Active Verbs – all of the resume guides exhort readers to find “kicking” verbs and yes, I am going to have to add my voice to say that verbs like “helped” or “taught” really do not do what you need them to do in a resume. They do not go far enough. Who What When Where Why How did you help? Who What When Where Why How did you teach? (How many students did you have? Who designed the materials? How often did class meet? etc. etc. etc.) Also, do not forget to put your SOQs on – support every claim you make!
Referring Expressions (how the speaker chooses to refer to the other people and things in the story world), can reveal information about the speaker’s attitude toward these referents. So you can choose to go out of your way to explain terms that might be opaque like “intertextuality,” making an effort on behalf of reader, or you may choose to not define the term or use more descriptive language like “the relationships among texts” you may wish to show that you assume your reader to be familiar with this concept and you might do that for strategic identity construction purposes for the both of you.
Lists – once referring expressions are chosen, how and where they get presented on the page in relation to other terms will construct meaning. For example, given three terms like: reading, writing, editing. These may be ordered or reordered to give meanings such as:
the sequence in which these important work processes occur
the ways in which concepts are related
(i.e. none must be neglected in the process of writing any grant proposal)
or to highlight the primacy of one skill over others
(i.e. positioning editing and reading as comprising the writing process).
The reason this becomes so important is that with a list, something has to come first. And the lists within lists on resumes come together to tell a story.

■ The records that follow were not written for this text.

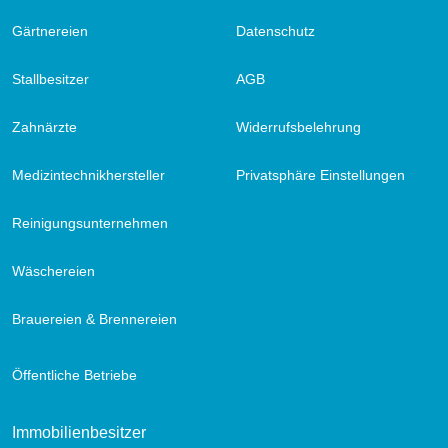
Gärtnereien
Datenschutz
Stallbesitzer
AGB
Zahnärzte
Widerrufsbelehrung
Medizintechnikhersteller
Privatsphäre Einstellungen
Reinigungsunternehmen
Wäschereien
Brauereien & Brennereien
Öffentliche Betriebe
Immobilienbesitzer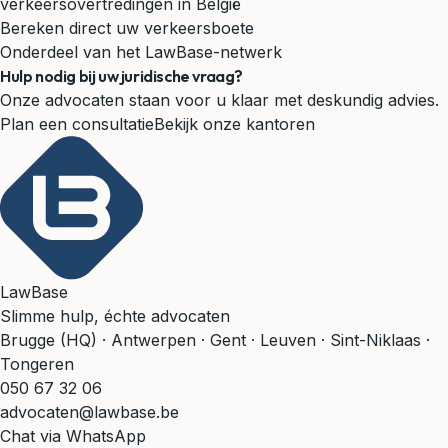
verkeersovertredingen in België
Bereken direct uw verkeersboete
Onderdeel van het LawBase-netwerk
Hulp nodig bij uw juridische vraag?
Onze advocaten staan voor u klaar met deskundig advies.
Plan een consultatie
Bekijk onze kantoren
LawBase
Slimme hulp, échte advocaten
Brugge (HQ) · Antwerpen · Gent · Leuven · Sint-Niklaas ·
Tongeren
050 67 32 06
advocaten@lawbase.be
Chat via WhatsApp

Space is precious on a resume precisely because it is limited and all of the choices made carry meaning. The items that you include, the order in which you present them. Unlike an academic CV where you list each and every talk given, each and every paper published, each and every student mentored, on a resume, deciding to talk about one competency means not describing another. But it is precisely for this reason that the skills of linguistics uniquely prepare us for this task. We know that every linguistic choice carries meaning because to say anything means not saying a variety of things. I return to my linguist’s poem:
A linguist is interested in:
what was said
what you could have said but didn’t
This applies no less to a resume than to any other contextualized use of language. And I am certainly not saying that I pack perfectly every time, but I do know the goal now: I know what a well packed suitcase looks and feels like. The goal is to have a similarly pared down resume, where it is not a question of what to leave out, but of what to leave IN.